» **DOCUMENT PASSAGE**:
--------------------
Monthly Archives: August 2010

Which one is your church?


How can God be loving and yet send people to hell


Thoughts on the Ecumenical/Interdenominational Service at Interplay. Part I

I know this event took place several weeks ago, but reflection coupled with procrastination would dictate that I would not get around to it until just recently. As it were, I attended this event with anticipation once I heard from it. Not only was a friend involved in the worship service, but I was naturally curious to see how this would all play out- particularly because interdenominational church services tend to play out in such a way that removes much of the offense of the cross, so that all that remains is a very mushy, muddled, vague and unclear presentation of the Christian gospel. I’m not saying that this is what this was, but rather I think it is how it tends to play out more often than not.

As it were, for me, the centerpiece and the focus of any church service is the reading and preaching of the Word- as that is where we hear from God most clearly, directly and authentically.  And while the whole service was about 90% music, there was a brief message  that only lasted about 7 or so minutes, and given by Rick Kirschner, who is the General Manager of KAOS radio. and I’ve transcribed the message, with comments to follow soon.
--------------------
» **INFORMATION**:
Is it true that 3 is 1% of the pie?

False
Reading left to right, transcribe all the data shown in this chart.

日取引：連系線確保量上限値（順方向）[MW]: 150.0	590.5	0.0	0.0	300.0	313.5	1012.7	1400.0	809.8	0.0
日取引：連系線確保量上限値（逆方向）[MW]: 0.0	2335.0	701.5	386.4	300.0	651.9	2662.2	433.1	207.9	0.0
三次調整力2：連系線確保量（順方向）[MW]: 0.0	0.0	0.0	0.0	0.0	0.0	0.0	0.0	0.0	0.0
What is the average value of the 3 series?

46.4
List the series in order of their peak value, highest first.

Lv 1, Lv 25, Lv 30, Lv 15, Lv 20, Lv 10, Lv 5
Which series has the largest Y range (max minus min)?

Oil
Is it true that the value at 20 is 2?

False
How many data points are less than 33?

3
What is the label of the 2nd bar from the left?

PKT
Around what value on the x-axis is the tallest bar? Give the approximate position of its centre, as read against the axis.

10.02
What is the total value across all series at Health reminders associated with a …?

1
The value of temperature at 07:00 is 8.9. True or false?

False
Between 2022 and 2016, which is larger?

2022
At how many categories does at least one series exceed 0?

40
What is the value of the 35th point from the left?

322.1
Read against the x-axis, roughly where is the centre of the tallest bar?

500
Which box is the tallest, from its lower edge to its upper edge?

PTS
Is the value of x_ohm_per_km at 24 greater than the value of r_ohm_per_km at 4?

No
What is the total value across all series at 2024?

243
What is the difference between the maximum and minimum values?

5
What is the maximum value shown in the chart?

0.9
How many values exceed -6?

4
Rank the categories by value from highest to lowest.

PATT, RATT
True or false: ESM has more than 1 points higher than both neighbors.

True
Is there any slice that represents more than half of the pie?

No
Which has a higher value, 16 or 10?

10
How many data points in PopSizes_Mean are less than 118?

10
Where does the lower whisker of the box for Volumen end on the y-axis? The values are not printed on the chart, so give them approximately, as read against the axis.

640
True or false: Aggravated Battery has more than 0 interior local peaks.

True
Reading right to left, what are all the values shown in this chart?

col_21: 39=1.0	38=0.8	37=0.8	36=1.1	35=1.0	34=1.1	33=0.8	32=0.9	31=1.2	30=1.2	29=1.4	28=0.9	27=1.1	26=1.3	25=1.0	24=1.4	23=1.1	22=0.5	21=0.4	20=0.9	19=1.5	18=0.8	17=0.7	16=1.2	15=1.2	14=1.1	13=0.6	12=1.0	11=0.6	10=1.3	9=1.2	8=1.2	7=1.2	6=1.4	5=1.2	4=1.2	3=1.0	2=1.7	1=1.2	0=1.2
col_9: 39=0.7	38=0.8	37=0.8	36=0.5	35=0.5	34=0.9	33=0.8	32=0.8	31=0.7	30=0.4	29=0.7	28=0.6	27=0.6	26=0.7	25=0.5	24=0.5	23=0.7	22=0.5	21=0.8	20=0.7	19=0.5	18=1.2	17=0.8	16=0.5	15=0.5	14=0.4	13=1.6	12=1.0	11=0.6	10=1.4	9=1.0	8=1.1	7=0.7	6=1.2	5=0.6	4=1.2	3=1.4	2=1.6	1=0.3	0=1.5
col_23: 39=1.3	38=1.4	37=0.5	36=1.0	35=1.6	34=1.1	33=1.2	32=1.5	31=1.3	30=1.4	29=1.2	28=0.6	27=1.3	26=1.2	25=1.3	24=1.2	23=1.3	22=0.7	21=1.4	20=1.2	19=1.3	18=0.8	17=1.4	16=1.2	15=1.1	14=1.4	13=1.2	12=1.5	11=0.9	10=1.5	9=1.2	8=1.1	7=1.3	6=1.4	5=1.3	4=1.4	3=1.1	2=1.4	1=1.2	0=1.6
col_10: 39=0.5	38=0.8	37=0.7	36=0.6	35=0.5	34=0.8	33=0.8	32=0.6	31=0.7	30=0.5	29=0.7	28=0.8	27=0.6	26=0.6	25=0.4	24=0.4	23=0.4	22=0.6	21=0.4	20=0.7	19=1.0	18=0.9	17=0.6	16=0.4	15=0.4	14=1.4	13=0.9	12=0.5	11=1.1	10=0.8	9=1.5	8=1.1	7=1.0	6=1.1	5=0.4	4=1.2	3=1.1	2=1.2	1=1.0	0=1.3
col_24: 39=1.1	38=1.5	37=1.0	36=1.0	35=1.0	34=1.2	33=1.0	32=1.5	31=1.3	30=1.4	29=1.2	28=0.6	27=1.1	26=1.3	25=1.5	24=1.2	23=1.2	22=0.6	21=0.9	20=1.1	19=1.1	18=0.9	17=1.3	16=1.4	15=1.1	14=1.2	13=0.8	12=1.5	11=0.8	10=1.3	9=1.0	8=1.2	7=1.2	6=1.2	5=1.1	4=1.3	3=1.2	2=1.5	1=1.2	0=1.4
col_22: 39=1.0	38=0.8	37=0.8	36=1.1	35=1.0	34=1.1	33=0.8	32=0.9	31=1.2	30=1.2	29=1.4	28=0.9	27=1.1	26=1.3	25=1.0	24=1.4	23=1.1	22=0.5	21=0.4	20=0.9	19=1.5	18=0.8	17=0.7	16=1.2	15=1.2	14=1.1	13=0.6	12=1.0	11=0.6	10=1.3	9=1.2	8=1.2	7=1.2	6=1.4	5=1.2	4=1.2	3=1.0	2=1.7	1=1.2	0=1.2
--------------------
» **EXPLORE THE MATERIAL**:
1. In the blog post about the Interplay service, list the adjectives the writer uses to describe the presentation of the Christian gospel that is left once interdenominational services remove the offense of the cross.
2. Carry on the blog post about the Interplay service, beginning after its final sentence.

» **EXPECTED OUTPUTS**:
1. mushy, muddled, vague, unclear

2.
Thank you again. For all the musicians today who performed and ministered. Again, my name is Rick Kirschner, I’m the general manager of KAOS radio and I love that song so much, because I think…it personifies really what we try to do with the radio station since 2007. Our mission is to expose hope through music, talk and action. You don’t have to look very far in the community to see that… not this community necessarily, but different communities that people are hopeless, and they need encouragement. So the radio station’s purpose, we are a nonclassic religious licence, but our radios stations purpose is to bring hope and encouragement to people of all faiths, of all creeds, of all cultures, and that’s our mission. So we say… exposing hope through music, talk and action. Now we started the station in 2007 and some of you know me from there, but I’ve got a new role now, in the community, and I’m really honoured and blessed to be part of the local bylaw division. Now, before you get mad at me, how many people here have ever had a bylaw ticket, a parking ticket in this community? Put your hands up. Come one now everybody in the house the wings are coming alive. Yeah. Come on. How many people have ever had a speeding ticket?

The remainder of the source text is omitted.